Pasukonis et al. (2016) replicated Ringler et al.’s (2013) study examining whether male Allobates femoralis frogs anticipate the distance to tadpole deposition sites. Pasukonis et al. (2016) declared that their replication study was successful since they found a significant positive correlation between distance traveled and tadpole number, the same finding as Ringler et al. (2013). Assessing the effect sizes and confidence intervals supports their conclusion as both effect sizes were positive and neither of the confidence intervals included zero (Fig. 1). These data suggest that father frogs can indeed anticipate the distance they need to travel to deposit their offspring.

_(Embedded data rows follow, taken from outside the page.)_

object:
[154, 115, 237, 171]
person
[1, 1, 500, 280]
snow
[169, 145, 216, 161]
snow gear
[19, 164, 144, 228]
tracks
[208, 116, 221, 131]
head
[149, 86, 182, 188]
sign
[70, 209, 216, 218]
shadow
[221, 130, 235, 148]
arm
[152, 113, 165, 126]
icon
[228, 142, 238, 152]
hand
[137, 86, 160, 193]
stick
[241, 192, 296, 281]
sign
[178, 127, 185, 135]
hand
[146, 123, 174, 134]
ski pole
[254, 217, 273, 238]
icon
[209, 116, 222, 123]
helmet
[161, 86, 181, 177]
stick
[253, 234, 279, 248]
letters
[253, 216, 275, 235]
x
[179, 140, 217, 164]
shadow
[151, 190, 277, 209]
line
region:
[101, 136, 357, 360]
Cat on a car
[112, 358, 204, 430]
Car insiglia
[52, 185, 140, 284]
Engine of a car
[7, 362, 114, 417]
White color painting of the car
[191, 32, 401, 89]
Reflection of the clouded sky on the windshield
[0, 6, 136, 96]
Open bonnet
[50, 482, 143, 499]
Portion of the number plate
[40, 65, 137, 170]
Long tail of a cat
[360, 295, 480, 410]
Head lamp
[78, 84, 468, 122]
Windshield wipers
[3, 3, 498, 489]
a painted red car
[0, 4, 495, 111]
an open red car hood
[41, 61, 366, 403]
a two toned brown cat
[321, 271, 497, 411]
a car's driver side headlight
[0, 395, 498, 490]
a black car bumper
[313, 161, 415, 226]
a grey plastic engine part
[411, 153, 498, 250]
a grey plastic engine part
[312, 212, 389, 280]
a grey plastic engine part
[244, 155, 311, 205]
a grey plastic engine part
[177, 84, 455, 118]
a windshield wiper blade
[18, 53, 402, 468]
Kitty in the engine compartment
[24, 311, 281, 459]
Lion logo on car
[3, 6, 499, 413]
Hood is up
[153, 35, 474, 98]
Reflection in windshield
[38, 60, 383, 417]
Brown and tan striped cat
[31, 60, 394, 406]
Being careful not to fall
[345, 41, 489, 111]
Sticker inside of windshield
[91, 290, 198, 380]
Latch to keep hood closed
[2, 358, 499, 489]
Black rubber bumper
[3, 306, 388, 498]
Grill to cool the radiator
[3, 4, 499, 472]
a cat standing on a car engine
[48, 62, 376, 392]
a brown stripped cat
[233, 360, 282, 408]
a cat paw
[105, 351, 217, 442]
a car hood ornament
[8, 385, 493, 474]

Jennings, Snook & Hoikkala (2014) found little evidence of pre-mating isolation in populations of Drosophila montana. They found that females from Colorado accepted as mates males from Colorado and Vancouver with equal probability. Ala-Honkola, Ritchie & Veltsos (2016) found the same result (based on p-values) in their replication study. Figure 2A supports this conclusion as the effect sizes for both the original and replication overlap zero.
In contrast, Jennings, Snook & Hoikkala (2014) found that Vancouver females were more discriminating: they preferred to mate with males from Vancouver rather than those from Colorado. Ala-Honkola, Ritchie & Veltsos (2016) concluded that they did not replicate this finding, instead concluding that Vancouver females showed no significant mate preference one way or the other (Fig. 2B). Although the confidence interval for the replicated effect overlapped zero, a one-sided test for the effect being equal to d33% = 0.29 (n = 113 thus n = 56.5 per group) was not rejected (p = 0.09). This is consistent with the notion that the effect found by Jennings, Snook & Hoikkala (2014) in the original study was indeed detectable given their sample size or in Simonsohn’s parlance their “telescope” was sufficiently large. Importantly, this suggests that the effect discovered by Jennings, Snook & Hoikkala (2014) might be biologically important and worthy of further investgation. Simonsohn’s (2015) detectability approach suggests that Ala-Honkola, Ritchie & Veltsos’s (2016) replication is in line with Jennings, Snook & Hoikkala’s (2014) original finding and was not a replication failure as Ala-Honkola, Ritchie & Veltsos (2016) reported in their paper.
This formal analysis of three replicated effect sizes shows that the replicate study supported the original conclusion in two-thirds of cases. This sample size is too small to support sweeping generalizations of the efficacy of replications in Ecology, Evolution, Behavior, and Systematics; however, that authors provided the relevant information to calculate an effect size in only three of 11 cases is cause for concern. I recommend that future authors either include a detectability analysis (Simonsohn, 2015) as part of their replication study or at least provide the information required for its calculation.